**DATA UNDER STUDY**
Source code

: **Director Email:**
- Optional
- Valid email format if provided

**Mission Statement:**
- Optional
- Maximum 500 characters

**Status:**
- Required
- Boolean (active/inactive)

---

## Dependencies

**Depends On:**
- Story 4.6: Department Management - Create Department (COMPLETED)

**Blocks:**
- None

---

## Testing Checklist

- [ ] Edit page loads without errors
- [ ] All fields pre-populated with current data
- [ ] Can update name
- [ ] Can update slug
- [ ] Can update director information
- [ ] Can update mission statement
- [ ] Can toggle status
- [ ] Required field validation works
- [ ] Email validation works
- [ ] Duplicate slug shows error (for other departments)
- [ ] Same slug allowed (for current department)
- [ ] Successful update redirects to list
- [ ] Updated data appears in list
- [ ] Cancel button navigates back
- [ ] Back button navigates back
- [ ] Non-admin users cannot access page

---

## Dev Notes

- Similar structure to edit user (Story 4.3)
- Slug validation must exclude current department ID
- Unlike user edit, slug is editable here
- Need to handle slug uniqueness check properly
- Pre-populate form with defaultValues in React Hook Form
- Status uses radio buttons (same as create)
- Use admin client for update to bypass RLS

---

**WHAT IS EXPECTED**
Retype the stretch of the items from the very start through the line containing "## Testing Checklist", reproducing each line without any change.

**THE ANSWER**
Source code

: **Director Email:**
- Optional
- Valid email format if provided

**Mission Statement:**
- Optional
- Maximum 500 characters

**Status:**
- Required
- Boolean (active/inactive)

---

## Dependencies

**Depends On:**
- Story 4.6: Department Management - Create Department (COMPLETED)

**Blocks:**
- None

---

## Testing Checklist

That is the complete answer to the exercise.